Годы возраставшего, если позволено будет так выразиться, неинтереса к себе писательской среды, отсутствие читателя, неопределенность дальнейших перспектив отец пережил внешне спокойно, повторяя к случаю и без случая цитату из не читанного им Бальзака о том, что писатель, не способный выдержать критики, напоминает путешественника, вышедшего из дома в расчете только на солнечную погоду.

На эпиграмму с удачно найденной рифмой “Нилина – извилина”, интерпретирующую отца человеком редчайшей (одна извилина) глупости, в пору ее сочинения Михаилом Лукониным никто не обратил внимания: вышучиваемого персонажа за пределами клуба писателей и Переделкина мало кто знал. Но стоило отцу войти в широкую известность, как эпиграмму заучил каждый – и далекий от писательской среды – человек.

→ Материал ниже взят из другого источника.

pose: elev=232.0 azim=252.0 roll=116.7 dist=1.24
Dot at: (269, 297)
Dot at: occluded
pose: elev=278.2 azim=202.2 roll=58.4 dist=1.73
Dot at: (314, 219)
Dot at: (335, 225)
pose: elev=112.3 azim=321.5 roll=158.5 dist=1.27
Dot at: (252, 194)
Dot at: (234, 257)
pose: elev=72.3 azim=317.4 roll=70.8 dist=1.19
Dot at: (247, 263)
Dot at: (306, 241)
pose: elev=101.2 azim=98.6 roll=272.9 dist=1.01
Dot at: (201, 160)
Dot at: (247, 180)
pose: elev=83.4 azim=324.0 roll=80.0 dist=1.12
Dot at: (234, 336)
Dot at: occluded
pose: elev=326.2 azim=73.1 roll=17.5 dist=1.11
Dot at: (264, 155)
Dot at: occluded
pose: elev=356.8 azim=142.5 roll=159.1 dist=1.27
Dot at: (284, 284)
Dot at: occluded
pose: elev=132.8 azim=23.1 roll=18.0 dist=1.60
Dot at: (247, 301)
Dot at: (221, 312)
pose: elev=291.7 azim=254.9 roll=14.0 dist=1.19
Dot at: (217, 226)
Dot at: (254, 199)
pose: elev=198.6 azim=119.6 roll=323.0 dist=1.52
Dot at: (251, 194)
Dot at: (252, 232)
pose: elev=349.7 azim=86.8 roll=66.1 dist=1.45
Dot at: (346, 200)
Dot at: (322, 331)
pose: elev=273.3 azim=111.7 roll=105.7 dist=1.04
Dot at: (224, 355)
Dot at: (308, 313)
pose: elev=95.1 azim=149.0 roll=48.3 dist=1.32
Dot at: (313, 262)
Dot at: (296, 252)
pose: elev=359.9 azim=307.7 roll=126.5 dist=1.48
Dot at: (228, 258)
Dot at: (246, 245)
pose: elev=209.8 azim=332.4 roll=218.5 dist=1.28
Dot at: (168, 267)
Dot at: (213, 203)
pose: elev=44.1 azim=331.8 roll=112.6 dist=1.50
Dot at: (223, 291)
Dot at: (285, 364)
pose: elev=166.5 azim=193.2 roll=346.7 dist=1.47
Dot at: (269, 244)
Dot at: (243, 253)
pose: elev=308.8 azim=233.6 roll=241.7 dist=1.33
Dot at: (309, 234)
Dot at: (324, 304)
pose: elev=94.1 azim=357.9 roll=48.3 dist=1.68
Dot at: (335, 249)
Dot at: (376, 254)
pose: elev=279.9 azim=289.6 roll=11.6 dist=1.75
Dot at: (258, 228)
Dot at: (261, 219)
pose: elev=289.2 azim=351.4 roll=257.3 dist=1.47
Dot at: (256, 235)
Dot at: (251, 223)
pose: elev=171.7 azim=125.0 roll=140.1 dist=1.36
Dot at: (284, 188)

Стоит кому-либо из мемуаристов упомянуть фамилию отца, тут же – с обязательными оговорками о несправедливости фразы про извилину (все же совсем дурак такой книги, как “Жестокость”, не написал бы, и вроде бы некоторые литературные способности налицо) – и приведет текст эпиграммы полностью.

В тот же пятьдесят четвертый год, который отец не любил вспоминать (вспоминать даже сорок шестой, когда разносили вторую серию “Большой жизни” и все висело на волоске, ему было гораздо интереснее), он съездил в командировку от “Правды” к себе на родину – увидеть гигантские стройки – и оттуда писал матери, что чувствует силы сочинить что-то настоящее, увиденное наводит его на сюжет, который сможет увлечь всецело, чего с ним не бывало давно или вообще никогда прежде не бывало.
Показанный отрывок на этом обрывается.